Would you copy exactly the lines in the data below from the one that has "laim the season’s" through the one that has "must be replaced", dropping any pictures?

_Records for the exercise_
►

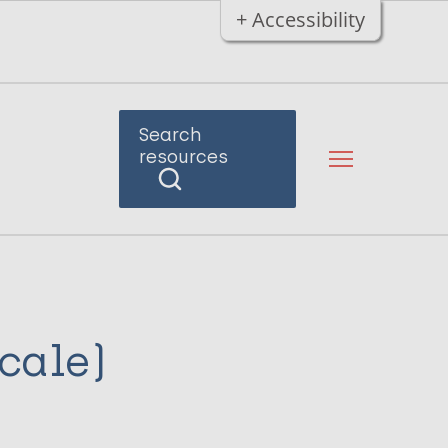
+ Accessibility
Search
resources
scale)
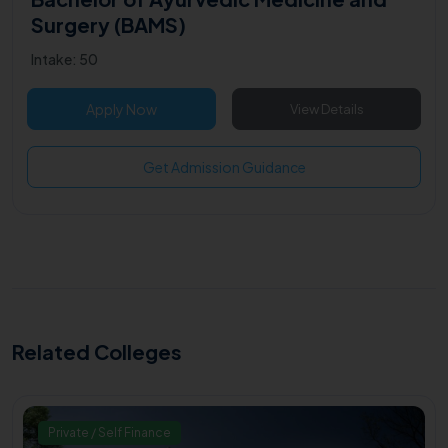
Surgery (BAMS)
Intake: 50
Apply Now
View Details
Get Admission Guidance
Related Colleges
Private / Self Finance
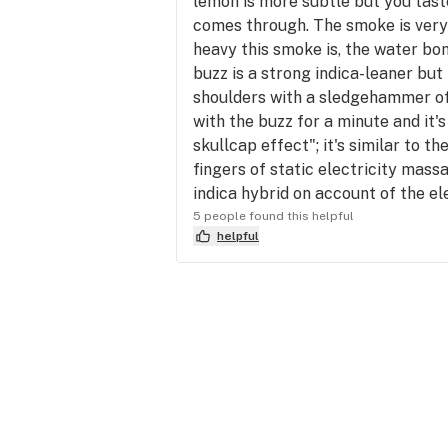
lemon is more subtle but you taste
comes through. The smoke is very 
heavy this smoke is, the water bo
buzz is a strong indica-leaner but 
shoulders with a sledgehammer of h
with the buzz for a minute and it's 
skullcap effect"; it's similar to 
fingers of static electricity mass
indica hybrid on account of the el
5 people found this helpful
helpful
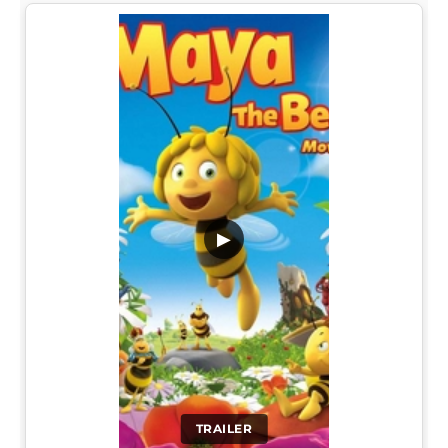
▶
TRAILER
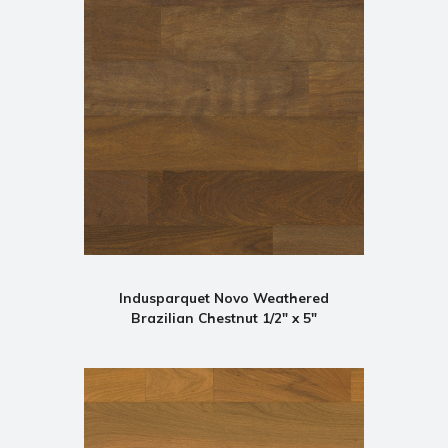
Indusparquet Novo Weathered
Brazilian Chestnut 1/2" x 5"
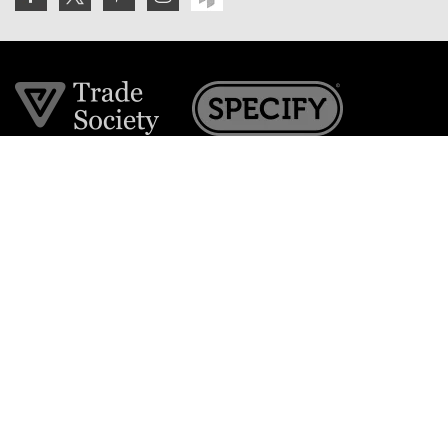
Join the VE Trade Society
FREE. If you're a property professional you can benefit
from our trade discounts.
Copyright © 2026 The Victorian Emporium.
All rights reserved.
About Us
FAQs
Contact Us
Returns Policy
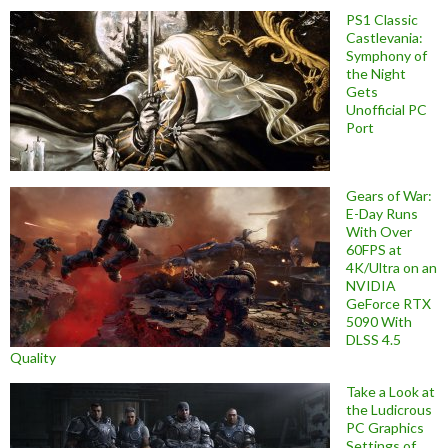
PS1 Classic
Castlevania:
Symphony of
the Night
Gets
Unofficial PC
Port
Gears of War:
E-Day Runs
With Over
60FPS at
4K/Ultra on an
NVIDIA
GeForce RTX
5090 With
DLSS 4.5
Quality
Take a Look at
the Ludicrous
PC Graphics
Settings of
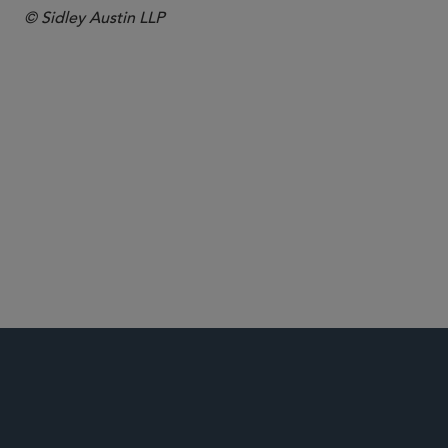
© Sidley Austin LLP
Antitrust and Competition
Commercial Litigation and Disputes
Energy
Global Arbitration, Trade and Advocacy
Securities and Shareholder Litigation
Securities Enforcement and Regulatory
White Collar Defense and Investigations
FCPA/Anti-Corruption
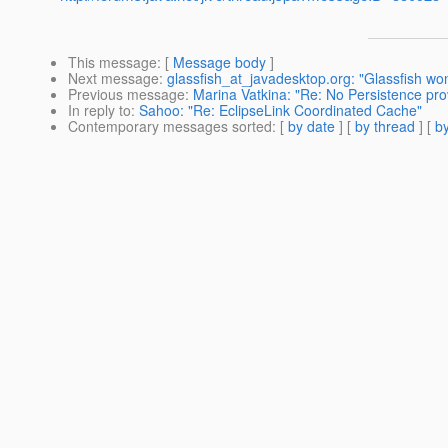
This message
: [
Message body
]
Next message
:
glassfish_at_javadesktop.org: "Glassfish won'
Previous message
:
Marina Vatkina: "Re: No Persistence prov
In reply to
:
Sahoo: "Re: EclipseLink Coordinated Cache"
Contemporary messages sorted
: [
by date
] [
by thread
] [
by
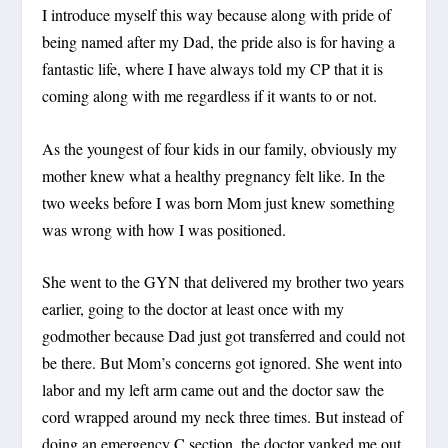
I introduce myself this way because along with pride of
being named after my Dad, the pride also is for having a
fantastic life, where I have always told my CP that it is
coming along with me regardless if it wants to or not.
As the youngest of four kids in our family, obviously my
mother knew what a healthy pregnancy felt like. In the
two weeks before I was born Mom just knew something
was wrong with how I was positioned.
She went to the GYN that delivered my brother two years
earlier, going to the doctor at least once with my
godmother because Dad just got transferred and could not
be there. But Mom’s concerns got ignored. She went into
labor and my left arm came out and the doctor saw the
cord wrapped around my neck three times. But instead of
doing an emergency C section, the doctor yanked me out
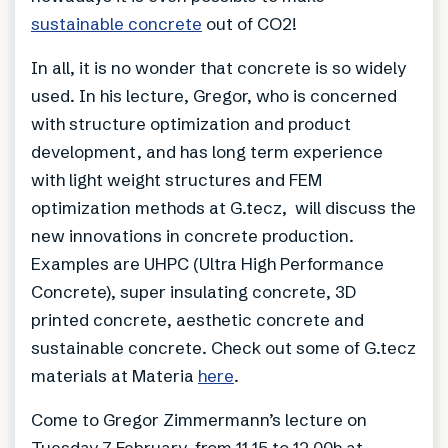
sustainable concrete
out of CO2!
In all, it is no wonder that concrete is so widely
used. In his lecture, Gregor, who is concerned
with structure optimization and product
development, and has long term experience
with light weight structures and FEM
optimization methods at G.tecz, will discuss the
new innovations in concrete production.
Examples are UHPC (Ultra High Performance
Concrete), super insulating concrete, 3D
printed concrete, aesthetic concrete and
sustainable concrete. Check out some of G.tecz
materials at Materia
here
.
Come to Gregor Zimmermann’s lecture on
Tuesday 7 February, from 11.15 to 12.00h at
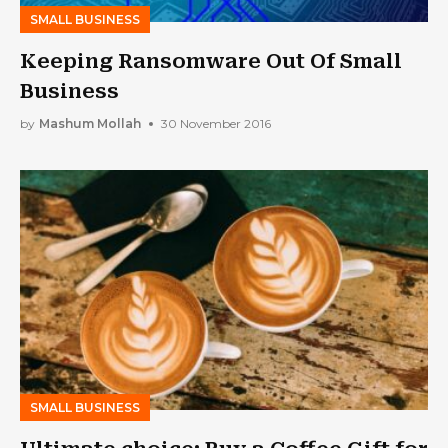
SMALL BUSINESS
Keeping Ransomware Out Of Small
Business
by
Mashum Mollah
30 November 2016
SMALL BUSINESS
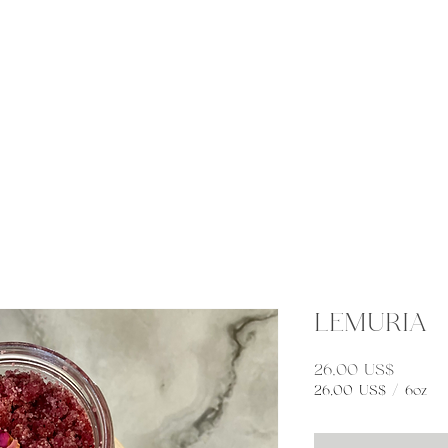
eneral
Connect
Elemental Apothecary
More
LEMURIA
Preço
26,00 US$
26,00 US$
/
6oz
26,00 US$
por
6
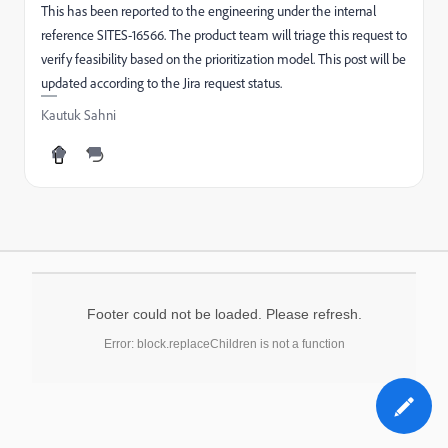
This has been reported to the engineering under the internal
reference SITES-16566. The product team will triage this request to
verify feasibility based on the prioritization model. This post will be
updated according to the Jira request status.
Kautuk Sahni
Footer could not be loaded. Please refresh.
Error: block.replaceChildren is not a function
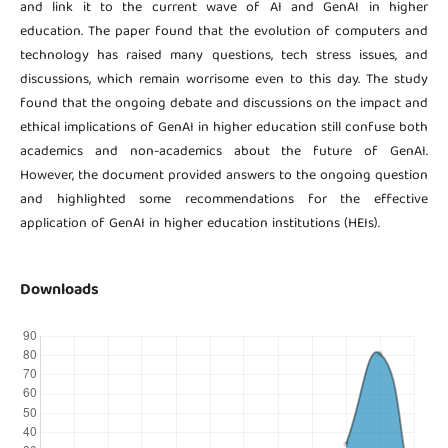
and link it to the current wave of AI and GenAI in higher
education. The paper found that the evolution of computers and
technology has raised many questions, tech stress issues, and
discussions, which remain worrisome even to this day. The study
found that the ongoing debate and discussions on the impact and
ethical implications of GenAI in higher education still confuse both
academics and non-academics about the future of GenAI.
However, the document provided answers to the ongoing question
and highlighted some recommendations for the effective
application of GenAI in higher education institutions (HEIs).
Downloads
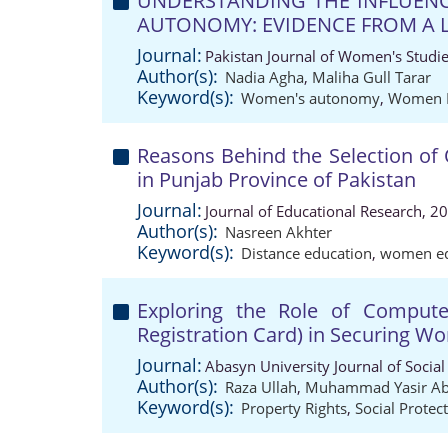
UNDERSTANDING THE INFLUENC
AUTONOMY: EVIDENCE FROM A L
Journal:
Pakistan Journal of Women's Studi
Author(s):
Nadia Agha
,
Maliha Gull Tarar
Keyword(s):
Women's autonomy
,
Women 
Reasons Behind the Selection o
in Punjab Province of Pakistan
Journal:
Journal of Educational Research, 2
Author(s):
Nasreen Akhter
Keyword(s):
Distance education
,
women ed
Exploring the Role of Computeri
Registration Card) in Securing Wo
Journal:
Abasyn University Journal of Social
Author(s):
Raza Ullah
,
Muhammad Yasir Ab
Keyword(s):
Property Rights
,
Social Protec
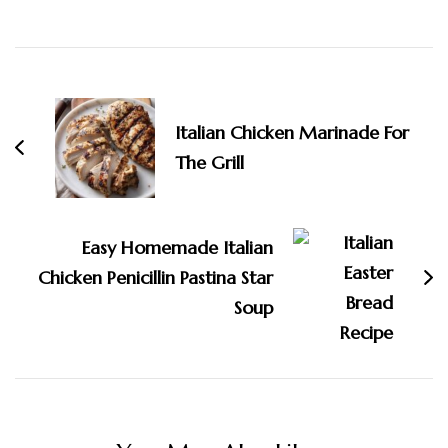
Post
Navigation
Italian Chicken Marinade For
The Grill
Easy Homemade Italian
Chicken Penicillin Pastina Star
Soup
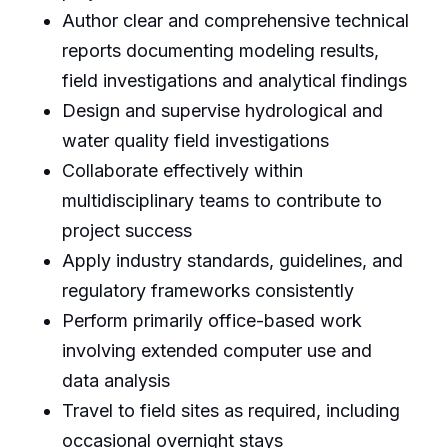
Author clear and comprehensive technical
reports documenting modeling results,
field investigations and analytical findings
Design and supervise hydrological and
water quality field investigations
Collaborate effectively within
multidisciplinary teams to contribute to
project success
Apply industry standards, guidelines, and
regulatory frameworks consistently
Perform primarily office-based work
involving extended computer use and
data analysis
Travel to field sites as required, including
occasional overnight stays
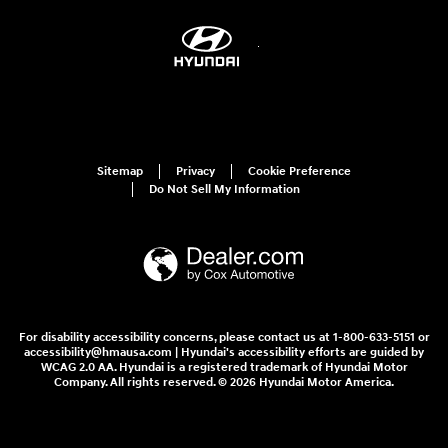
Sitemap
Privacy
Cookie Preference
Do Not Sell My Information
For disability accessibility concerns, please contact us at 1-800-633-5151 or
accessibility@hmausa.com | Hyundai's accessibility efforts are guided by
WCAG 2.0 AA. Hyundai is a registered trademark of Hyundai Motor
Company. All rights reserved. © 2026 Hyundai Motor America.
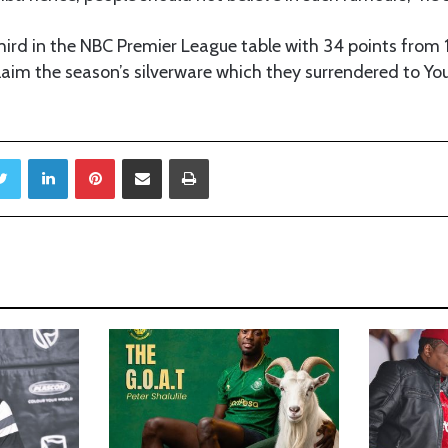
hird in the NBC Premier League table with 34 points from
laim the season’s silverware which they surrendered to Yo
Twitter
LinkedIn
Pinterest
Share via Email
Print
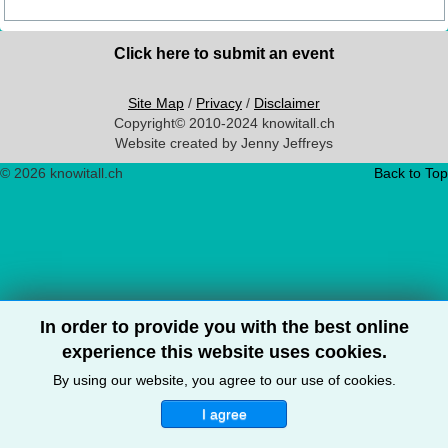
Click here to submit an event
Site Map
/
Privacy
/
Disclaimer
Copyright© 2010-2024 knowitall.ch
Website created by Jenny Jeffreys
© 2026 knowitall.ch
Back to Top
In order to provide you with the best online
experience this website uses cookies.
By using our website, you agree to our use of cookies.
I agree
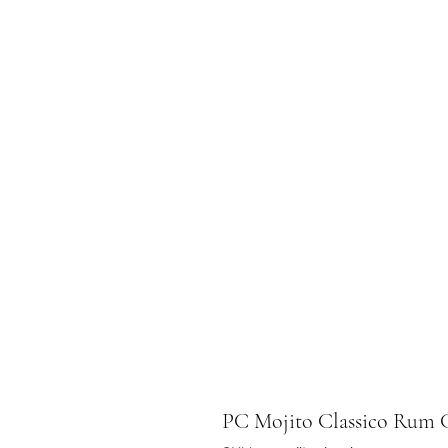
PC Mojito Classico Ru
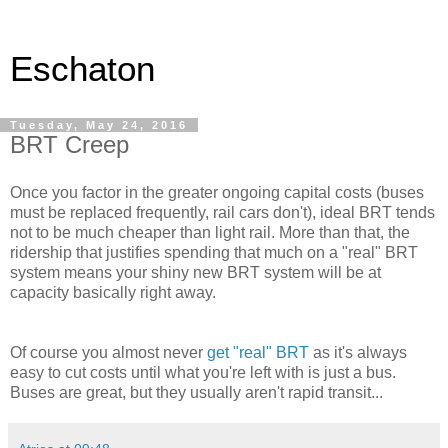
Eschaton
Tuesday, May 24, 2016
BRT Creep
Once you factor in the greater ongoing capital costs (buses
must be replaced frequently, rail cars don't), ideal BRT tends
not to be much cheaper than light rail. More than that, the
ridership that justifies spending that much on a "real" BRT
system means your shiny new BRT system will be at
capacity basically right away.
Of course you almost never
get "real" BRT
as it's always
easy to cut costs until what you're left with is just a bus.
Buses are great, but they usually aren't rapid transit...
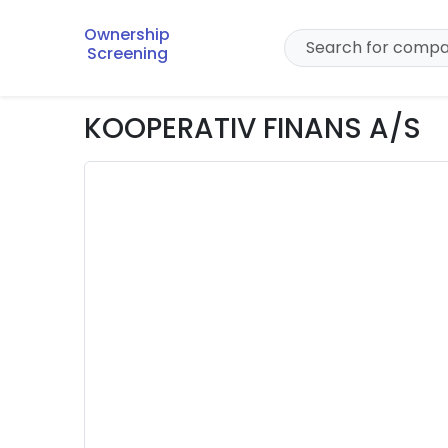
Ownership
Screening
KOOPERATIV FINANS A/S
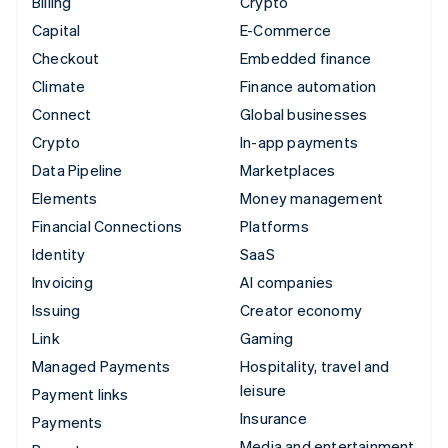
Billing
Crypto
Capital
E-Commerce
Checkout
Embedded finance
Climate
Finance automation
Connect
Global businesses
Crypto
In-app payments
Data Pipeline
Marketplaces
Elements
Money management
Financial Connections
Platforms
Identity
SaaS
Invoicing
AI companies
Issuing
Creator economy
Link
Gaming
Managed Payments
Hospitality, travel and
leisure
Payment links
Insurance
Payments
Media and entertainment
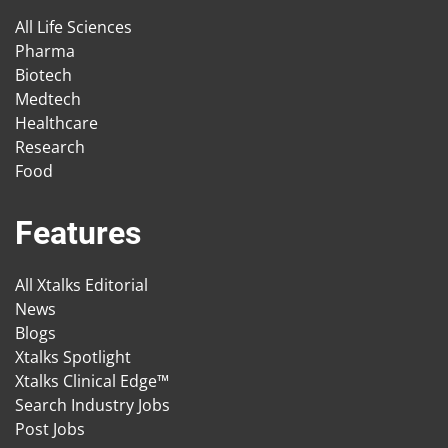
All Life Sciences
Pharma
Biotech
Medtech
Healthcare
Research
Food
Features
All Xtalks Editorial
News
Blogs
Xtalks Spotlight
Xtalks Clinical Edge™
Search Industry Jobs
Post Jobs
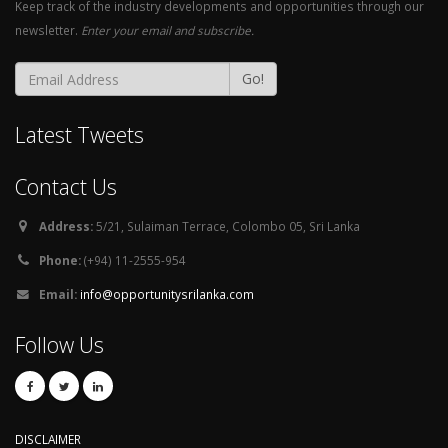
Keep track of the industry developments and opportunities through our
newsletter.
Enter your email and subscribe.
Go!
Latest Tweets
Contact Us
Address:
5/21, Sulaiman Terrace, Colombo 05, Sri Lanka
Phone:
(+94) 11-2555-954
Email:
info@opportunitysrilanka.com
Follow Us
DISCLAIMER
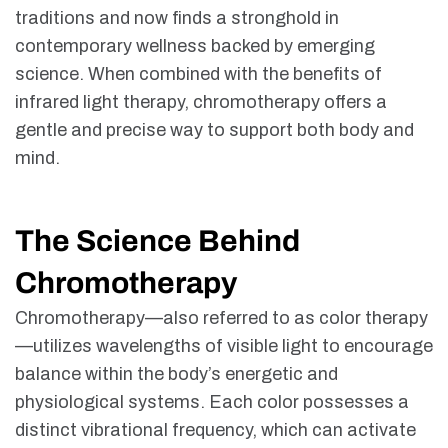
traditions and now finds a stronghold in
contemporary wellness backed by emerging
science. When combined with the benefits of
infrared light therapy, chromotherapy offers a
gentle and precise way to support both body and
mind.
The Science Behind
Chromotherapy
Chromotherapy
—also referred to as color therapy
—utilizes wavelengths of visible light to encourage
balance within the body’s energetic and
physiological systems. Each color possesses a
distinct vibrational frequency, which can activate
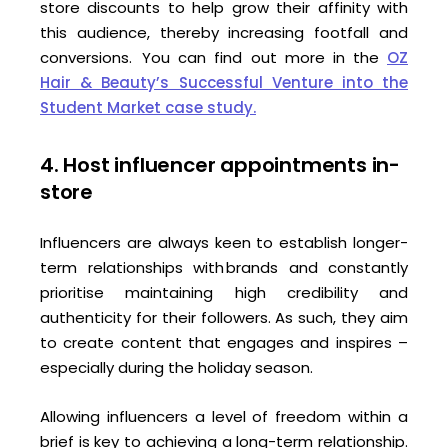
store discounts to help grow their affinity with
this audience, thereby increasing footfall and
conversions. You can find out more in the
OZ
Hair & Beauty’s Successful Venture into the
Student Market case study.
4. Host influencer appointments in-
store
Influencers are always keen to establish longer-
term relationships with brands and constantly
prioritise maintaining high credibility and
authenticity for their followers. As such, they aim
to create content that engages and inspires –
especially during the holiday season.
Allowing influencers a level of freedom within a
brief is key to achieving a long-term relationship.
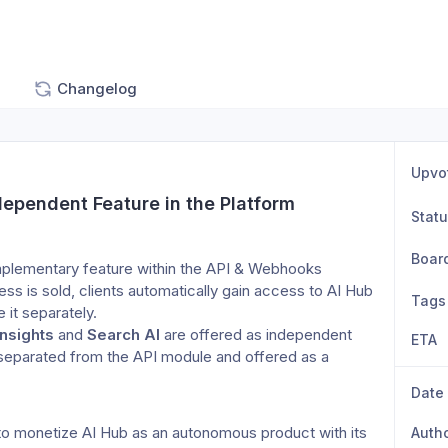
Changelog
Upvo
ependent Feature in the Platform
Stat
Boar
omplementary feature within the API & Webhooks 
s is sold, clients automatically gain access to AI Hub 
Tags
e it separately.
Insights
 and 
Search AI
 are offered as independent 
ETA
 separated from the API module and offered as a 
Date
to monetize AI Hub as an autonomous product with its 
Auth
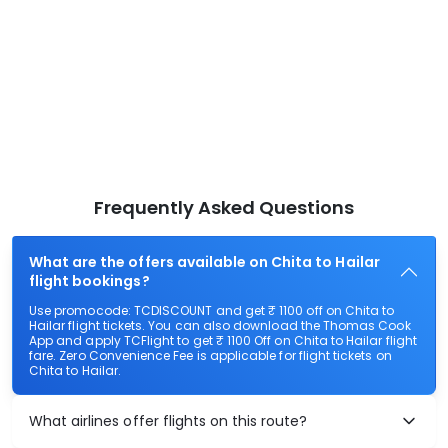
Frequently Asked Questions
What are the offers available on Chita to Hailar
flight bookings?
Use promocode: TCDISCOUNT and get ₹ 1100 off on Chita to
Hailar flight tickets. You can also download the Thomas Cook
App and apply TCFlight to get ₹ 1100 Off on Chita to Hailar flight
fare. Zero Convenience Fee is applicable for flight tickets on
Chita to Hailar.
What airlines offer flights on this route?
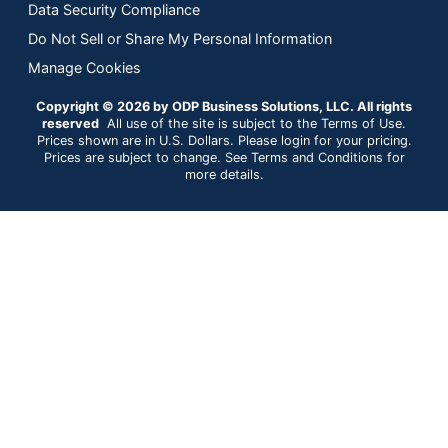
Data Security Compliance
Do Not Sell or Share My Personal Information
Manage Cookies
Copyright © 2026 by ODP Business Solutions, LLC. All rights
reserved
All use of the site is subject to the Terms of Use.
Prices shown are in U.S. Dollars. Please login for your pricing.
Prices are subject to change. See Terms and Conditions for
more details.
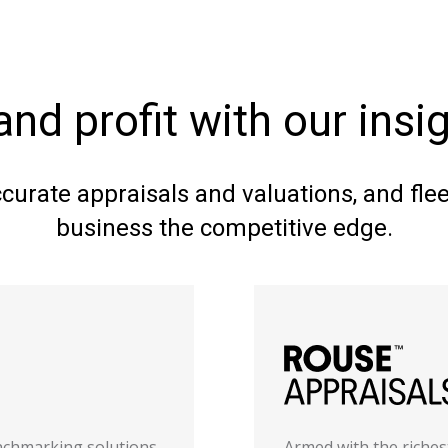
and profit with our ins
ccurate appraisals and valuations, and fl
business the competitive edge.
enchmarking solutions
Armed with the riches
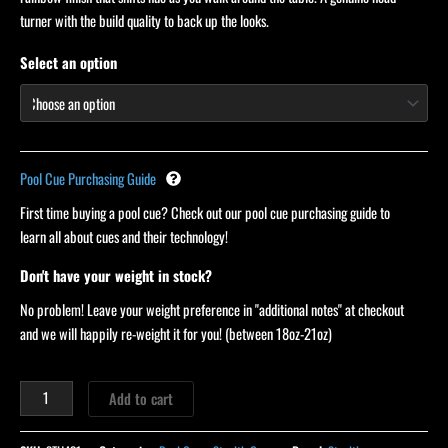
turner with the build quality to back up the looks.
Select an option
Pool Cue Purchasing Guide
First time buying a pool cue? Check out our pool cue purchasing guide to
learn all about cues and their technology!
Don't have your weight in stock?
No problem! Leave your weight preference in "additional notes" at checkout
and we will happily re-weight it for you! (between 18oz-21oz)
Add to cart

◄

_Solution for this exercise_
laim the season’s silverware which they surrendered to Yo
Twitter
LinkedIn
Pinterest
Share via Email
Print
Click here to submit an event
Site Map
/
Privacy
/
Disclaimer
Copyright© 2010-2024 knowitall.ch
Website created by Jenny Jeffreys
© 2026 knowitall.ch
Back to Top
In order to provide you with the best online
experience this website uses cookies.
By using our website, you agree to our use of cookies.
I agree
PC Mojito Classico Ru
Eschaton
Tuesday, May 24, 2016
BRT Creep
Once you factor in the greater ongoing capital costs (buses
must be replaced frequently, rail cars don't), ideal BRT tends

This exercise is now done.